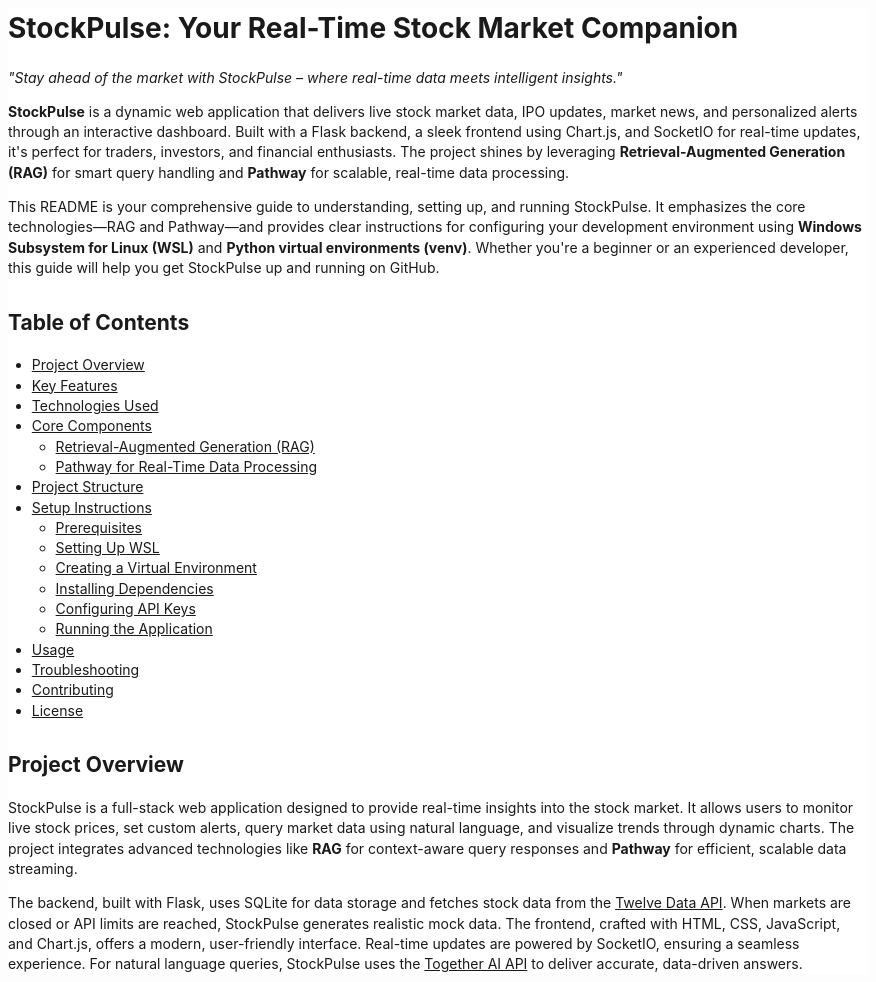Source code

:# StockPulse: Your Real-Time Stock Market Companion

*"Stay ahead of the market with StockPulse – where real-time data meets intelligent insights."*

**StockPulse** is a dynamic web application that delivers live stock market data, IPO updates, market news, and personalized alerts through an interactive dashboard. Built with a Flask backend, a sleek frontend using Chart.js, and SocketIO for real-time updates, it's perfect for traders, investors, and financial enthusiasts. The project shines by leveraging **Retrieval-Augmented Generation (RAG)** for smart query handling and **Pathway** for scalable, real-time data processing.

This README is your comprehensive guide to understanding, setting up, and running StockPulse. It emphasizes the core technologies—RAG and Pathway—and provides clear instructions for configuring your development environment using **Windows Subsystem for Linux (WSL)** and **Python virtual environments (venv)**. Whether you're a beginner or an experienced developer, this guide will help you get StockPulse up and running on GitHub.

## Table of Contents
- [Project Overview](#project-overview)
- [Key Features](#key-features)
- [Technologies Used](#technologies-used)
- [Core Components](#core-components)
  - [Retrieval-Augmented Generation (RAG)](#retrieval-augmented-generation-rag)
  - [Pathway for Real-Time Data Processing](#pathway-for-real-time-data-processing)
- [Project Structure](#project-structure)
- [Setup Instructions](#setup-instructions)
  - [Prerequisites](#prerequisites)
  - [Setting Up WSL](#setting-up-wsl)
  - [Creating a Virtual Environment](#creating-a-virtual-environment)
  - [Installing Dependencies](#installing-dependencies)
  - [Configuring API Keys](#configuring-api-keys)
  - [Running the Application](#running-the-application)
- [Usage](#usage)
- [Troubleshooting](#troubleshooting)
- [Contributing](#contributing)
- [License](#license)

## Project Overview

StockPulse is a full-stack web application designed to provide real-time insights into the stock market. It allows users to monitor live stock prices, set custom alerts, query market data using natural language, and visualize trends through dynamic charts. The project integrates advanced technologies like **RAG** for context-aware query responses and **Pathway** for efficient, scalable data streaming.

The backend, built with Flask, uses SQLite for data storage and fetches stock data from the [Twelve Data API](https://twelvedata.com/). When markets are closed or API limits are reached, StockPulse generates realistic mock data. The frontend, crafted with HTML, CSS, JavaScript, and Chart.js, offers a modern, user-friendly interface. Real-time updates are powered by SocketIO, ensuring a seamless experience. For natural language queries, StockPulse uses the [Together AI API](https://together.ai/) to deliver accurate, data-driven answers.
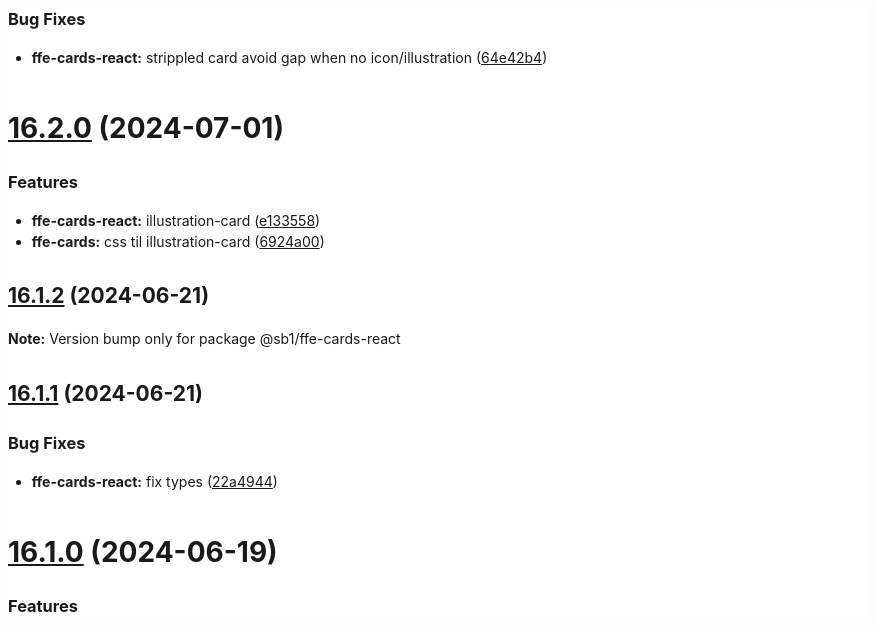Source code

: 
### Bug Fixes

* **ffe-cards-react:** strippled card avoid gap when no icon/illustration ([64e42b4](https://github.com/SpareBank1/designsystem/commit/64e42b49daa5fbacc08b376eb165a529d0e45618))





# [16.2.0](https://github.com/SpareBank1/designsystem/compare/@sb1/ffe-cards-react@16.1.2...@sb1/ffe-cards-react@16.2.0) (2024-07-01)


### Features

* **ffe-cards-react:** illustration-card ([e133558](https://github.com/SpareBank1/designsystem/commit/e1335589b6293c8005b9e4a281a215a14ec0b5ad))
* **ffe-cards:** css til illustration-card ([6924a00](https://github.com/SpareBank1/designsystem/commit/6924a0049b75ddb9a3045a8c095880bb6547d8ab))





## [16.1.2](https://github.com/SpareBank1/designsystem/compare/@sb1/ffe-cards-react@16.1.1...@sb1/ffe-cards-react@16.1.2) (2024-06-21)

**Note:** Version bump only for package @sb1/ffe-cards-react





## [16.1.1](https://github.com/SpareBank1/designsystem/compare/@sb1/ffe-cards-react@16.1.0...@sb1/ffe-cards-react@16.1.1) (2024-06-21)


### Bug Fixes

* **ffe-cards-react:** fix types ([22a4944](https://github.com/SpareBank1/designsystem/commit/22a494461cfda62abcc284f823232cb9cb963a86))





# [16.1.0](https://github.com/SpareBank1/designsystem/compare/@sb1/ffe-cards-react@16.0.0...@sb1/ffe-cards-react@16.1.0) (2024-06-19)


### Features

============

Exact copy, no pictures: set down all the entries again as they stand.

| SOLUTION TO THIS PROBLEM |
Source code

:# StockPulse: Your Real-Time Stock Market Companion

*"Stay ahead of the market with StockPulse – where real-time data meets intelligent insights."*

**StockPulse** is a dynamic web application that delivers live stock market data, IPO updates, market news, and personalized alerts through an interactive dashboard. Built with a Flask backend, a sleek frontend using Chart.js, and SocketIO for real-time updates, it's perfect for traders, investors, and financial enthusiasts. The project shines by leveraging **Retrieval-Augmented Generation (RAG)** for smart query handling and **Pathway** for scalable, real-time data processing.

This README is your comprehensive guide to understanding, setting up, and running StockPulse. It emphasizes the core technologies—RAG and Pathway—and provides clear instructions for configuring your development environment using **Windows Subsystem for Linux (WSL)** and **Python virtual environments (venv)**. Whether you're a beginner or an experienced developer, this guide will help you get StockPulse up and running on GitHub.

## Table of Contents
- [Project Overview](#project-overview)
- [Key Features](#key-features)
- [Technologies Used](#technologies-used)
- [Core Components](#core-components)
  - [Retrieval-Augmented Generation (RAG)](#retrieval-augmented-generation-rag)
  - [Pathway for Real-Time Data Processing](#pathway-for-real-time-data-processing)
- [Project Structure](#project-structure)
- [Setup Instructions](#setup-instructions)
  - [Prerequisites](#prerequisites)
  - [Setting Up WSL](#setting-up-wsl)
  - [Creating a Virtual Environment](#creating-a-virtual-environment)
  - [Installing Dependencies](#installing-dependencies)
  - [Configuring API Keys](#configuring-api-keys)
  - [Running the Application](#running-the-application)
- [Usage](#usage)
- [Troubleshooting](#troubleshooting)
- [Contributing](#contributing)
- [License](#license)

## Project Overview

StockPulse is a full-stack web application designed to provide real-time insights into the stock market. It allows users to monitor live stock prices, set custom alerts, query market data using natural language, and visualize trends through dynamic charts. The project integrates advanced technologies like **RAG** for context-aware query responses and **Pathway** for efficient, scalable data streaming.

The backend, built with Flask, uses SQLite for data storage and fetches stock data from the [Twelve Data API](https://twelvedata.com/). When markets are closed or API limits are reached, StockPulse generates realistic mock data. The frontend, crafted with HTML, CSS, JavaScript, and Chart.js, offers a modern, user-friendly interface. Real-time updates are powered by SocketIO, ensuring a seamless experience. For natural language queries, StockPulse uses the [Together AI API](https://together.ai/) to deliver accurate, data-driven answers.
Source code

: 
### Bug Fixes

* **ffe-cards-react:** strippled card avoid gap when no icon/illustration ([64e42b4](https://github.com/SpareBank1/designsystem/commit/64e42b49daa5fbacc08b376eb165a529d0e45618))





# [16.2.0](https://github.com/SpareBank1/designsystem/compare/@sb1/ffe-cards-react@16.1.2...@sb1/ffe-cards-react@16.2.0) (2024-07-01)


### Features

* **ffe-cards-react:** illustration-card ([e133558](https://github.com/SpareBank1/designsystem/commit/e1335589b6293c8005b9e4a281a215a14ec0b5ad))
* **ffe-cards:** css til illustration-card ([6924a00](https://github.com/SpareBank1/designsystem/commit/6924a0049b75ddb9a3045a8c095880bb6547d8ab))





## [16.1.2](https://github.com/SpareBank1/designsystem/compare/@sb1/ffe-cards-react@16.1.1...@sb1/ffe-cards-react@16.1.2) (2024-06-21)

**Note:** Version bump only for package @sb1/ffe-cards-react





## [16.1.1](https://github.com/SpareBank1/designsystem/compare/@sb1/ffe-cards-react@16.1.0...@sb1/ffe-cards-react@16.1.1) (2024-06-21)


### Bug Fixes

* **ffe-cards-react:** fix types ([22a4944](https://github.com/SpareBank1/designsystem/commit/22a494461cfda62abcc284f823232cb9cb963a86))





# [16.1.0](https://github.com/SpareBank1/designsystem/compare/@sb1/ffe-cards-react@16.0.0...@sb1/ffe-cards-react@16.1.0) (2024-06-19)


### Features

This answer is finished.